Hootaw!!! What a way to start the next month of photos!!
I went to the post office today to pick up our mail, and just as I was leaving, I spotted a really cute elderly couple walking out…and she was wearing a fresh lei! Inside my heart leaped high with joy at the sight!
No shame, me. I walked up to her and asked if I could smell it… and she said, “Of course!” and I bent my head and drew in a deep breath of plumeria, tears coming to my eyes at the sight and scent of home.
The two of them were so cute; they asked me what kind of flowers they were, and I told them the purple ones were orchid and the yellow, plumeria. They told me that they’d bought it just before they boarded the plane from Honolulu to here. I thanked them and told them that I was born and raised there, and how much I miss the fragrances of home.
They were just getting into their pickup when I walked out of the building; he holding her car door open, the perfect gentleman. I then asked if it would be okay if I took a photo of the wahine’s lei, and she smiled broadly and said, “Absolutely!”
I’d just gotten a new phone yesterday and wasn’t even sure I knew how to take photos with it, but did manage to get a couple of photos of the lovely lei.
Then the husband asked me again where I was from, and began to tell me a story, of how, during the Korean War, he was in the Navy, and had the job of getting battleships out of their mothball status and ready for service, and that in all, he’d made seven trips across the Pacific Ocean during that time. It was fascinating to listen to him. I told him how during WWII my folks had watched the bombing of Pearl Harbor, and how, during my trips to California to visit my mother, I’d always see the Mothball Fleet in the Carquinez Strait.

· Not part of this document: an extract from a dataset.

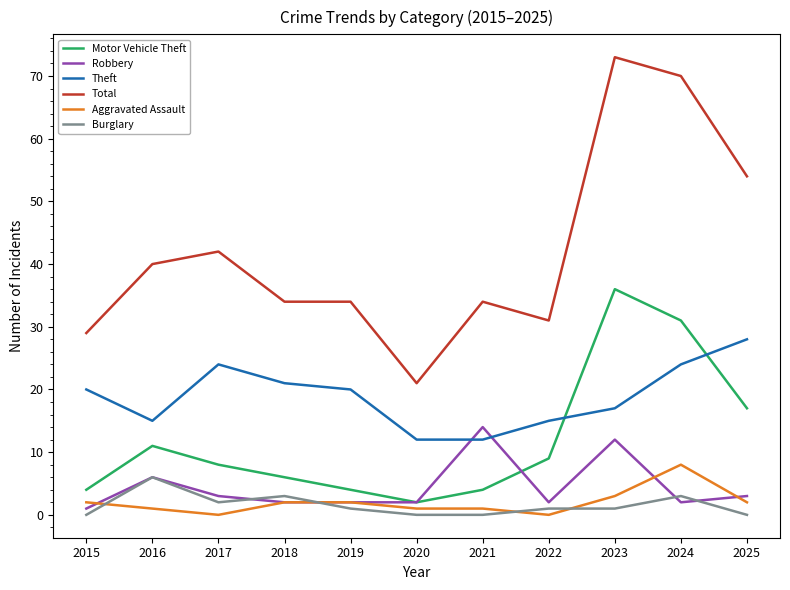

True or false: Total and Motor Vehicle Theft cross at least once.

False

What made this so special is that we used to have two lovely plumeria trees growing right outside my folks’ bedroom window. One was pink, and the other, yellow, and when they were blooming, their fragrance wafted in through the open windows.
So there we were, out in the Boring Post Office’s parking lot, sharing all kine stuff about Hawai’i and battleships and plumeria lei. As they got into their old blue pickup, I watched them drive away, and thanked ke Akua for allowing me to be there at that time and place, inhaling the fragrance of home and meeting those two wonderful people.
If I concentrate really hard, I can still smell the aroma of the lei, and my heart is happy.
Coincidence? I think not. The world is too big for those kinds of meetings to be happenstance. He is good.
Make me all waimaka dis mohning. Love dis kine story.
Awww, precious story. The lei makes me smile too.